GREENVILLE — As a child, Fred Kiser remembers people filling Riverside Park for events every summer.
One tradition, called “Dollar Days,” drew people into the park for music and dancing, and into town for shopping and dining.
This weekend, Kiser hopes the good old days will return with the “Riverside Family Campout” to Riverside Park, with a variety of activities sponsored by local organizations, Kiser said.
The event is a cooperative effort of local groups and Casey and Janet Shilling of Carried Away Outfitters, a Greenville-based business that offers bicycling and boating rentals.
“I was speaking to Casey and Janet Shilling and said, “Hey, let’s do a camping weekend,”” Kiser said.
The campout will be held today, Saturday and Sunday. Kiser, a member of the Heritage Day Committee and a past president of the Mercer County Trails Association, said he expects there will be “something for everyone,” regardless of age or outdoor familiarity.
“I think the best part will be the variety. You’d be hard pressed to not find something that makes you go, “That looks kind of fun,’” Kiser said.
The activities will range from a cornhole tournament, hosted by the Greenville Senior Community Center, to a scavenger hunt organized by the Riverside Revitalization Fund.
There will be opportunities for new experiences, including an evening “Disc Golf Glow Throw,” sponsored by the Trumbull County Disc Golf Association, or the archery shoot and hatchet throw, organized by the Harthegig Conservation Club.
“If you’ve never shot a bow, they’ll set you up with everything you need,” Kiser said.
Some events, such as a $15 camping price or a $5-per-team entry fee for the cornhole tournament, require a cost. But most events, including the fishing contest or archery shoot and hatchet throw, are free for participants.
Other entertainment will include a bonfire courtesy of the Greenville Fire Department, a backwoods bluegrass music show, and an obstacle course.

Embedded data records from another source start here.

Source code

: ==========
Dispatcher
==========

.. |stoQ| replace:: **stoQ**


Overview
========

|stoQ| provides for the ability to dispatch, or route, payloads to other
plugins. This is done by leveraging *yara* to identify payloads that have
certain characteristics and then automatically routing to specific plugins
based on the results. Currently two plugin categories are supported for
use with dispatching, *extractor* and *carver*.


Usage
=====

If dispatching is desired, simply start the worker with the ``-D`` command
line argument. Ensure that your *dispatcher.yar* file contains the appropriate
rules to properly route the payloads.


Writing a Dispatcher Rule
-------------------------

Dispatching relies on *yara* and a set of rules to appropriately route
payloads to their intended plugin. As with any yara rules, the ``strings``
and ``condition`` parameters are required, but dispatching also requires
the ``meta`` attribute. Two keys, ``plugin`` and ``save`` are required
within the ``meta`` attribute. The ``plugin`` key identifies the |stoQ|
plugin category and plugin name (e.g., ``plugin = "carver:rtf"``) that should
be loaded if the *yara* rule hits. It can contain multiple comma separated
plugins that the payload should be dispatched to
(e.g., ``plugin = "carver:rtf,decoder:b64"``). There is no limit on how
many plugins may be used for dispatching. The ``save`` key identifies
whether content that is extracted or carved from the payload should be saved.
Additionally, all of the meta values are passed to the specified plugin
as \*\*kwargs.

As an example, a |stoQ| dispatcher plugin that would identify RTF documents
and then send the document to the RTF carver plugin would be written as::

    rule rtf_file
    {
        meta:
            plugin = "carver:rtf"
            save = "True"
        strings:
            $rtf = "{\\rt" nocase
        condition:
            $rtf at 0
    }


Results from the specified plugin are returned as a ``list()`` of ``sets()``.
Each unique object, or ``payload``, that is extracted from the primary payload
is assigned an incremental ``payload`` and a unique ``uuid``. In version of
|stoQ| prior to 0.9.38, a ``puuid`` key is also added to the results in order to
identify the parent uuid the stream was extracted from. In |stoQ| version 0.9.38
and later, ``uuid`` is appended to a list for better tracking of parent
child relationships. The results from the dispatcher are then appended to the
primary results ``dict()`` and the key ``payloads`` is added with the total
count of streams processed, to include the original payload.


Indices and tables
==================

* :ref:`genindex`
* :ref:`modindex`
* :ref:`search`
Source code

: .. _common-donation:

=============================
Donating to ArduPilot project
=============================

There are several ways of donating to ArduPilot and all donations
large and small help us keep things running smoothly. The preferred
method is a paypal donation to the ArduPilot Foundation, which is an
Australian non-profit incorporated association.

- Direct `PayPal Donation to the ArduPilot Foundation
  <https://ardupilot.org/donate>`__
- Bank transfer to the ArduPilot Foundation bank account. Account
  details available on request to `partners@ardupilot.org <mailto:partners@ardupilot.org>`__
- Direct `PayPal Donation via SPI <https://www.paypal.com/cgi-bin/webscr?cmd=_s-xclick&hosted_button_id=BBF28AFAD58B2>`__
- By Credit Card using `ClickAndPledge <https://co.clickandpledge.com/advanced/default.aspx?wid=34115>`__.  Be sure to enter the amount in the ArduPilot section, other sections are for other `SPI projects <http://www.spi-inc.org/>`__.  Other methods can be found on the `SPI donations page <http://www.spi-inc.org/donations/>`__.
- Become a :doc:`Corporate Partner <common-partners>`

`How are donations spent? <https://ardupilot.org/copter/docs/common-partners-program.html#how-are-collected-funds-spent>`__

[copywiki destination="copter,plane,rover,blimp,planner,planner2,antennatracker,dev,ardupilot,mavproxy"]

Shenango River Watchers will hold a “Paddlefest” early Saturday morning. Participants will take their boats to Pymatuning State Park, return to Riverside Park and drop off their vehicles, then be shuttled back to Pymatuning to float down the river.
For the River Watchers, “Paddlefest” will provide more than just recreation. Kiser said they’ll be able to show off their work getting garbage out from along the river banks.
“The River Watchers were instrumental in clearing up that river,” he said. “I forget how many pounds of tires, branches, trees and even stoves they pulled out of the river, but now it’s not uncommon to see boats go by.”
Participants will also enjoy events at the Graul Amphitheater, kicking off a series of planned summer activities with a movie Friday evening, Kiser said.
Kiser said he was “blessed” as a child to have spent time at Pymatuning State Park with his family camping, boating and fishing. For those who decide to attend the Riverside Family Campout, Kiser said he hopes a new generation can discover the same joy of doing things outdoors.
“Anytime we have a chance to get away from our phones and computers and tablets and do something outside is, I think, a good thing, and it’s amazing how those things get passed on,” he said.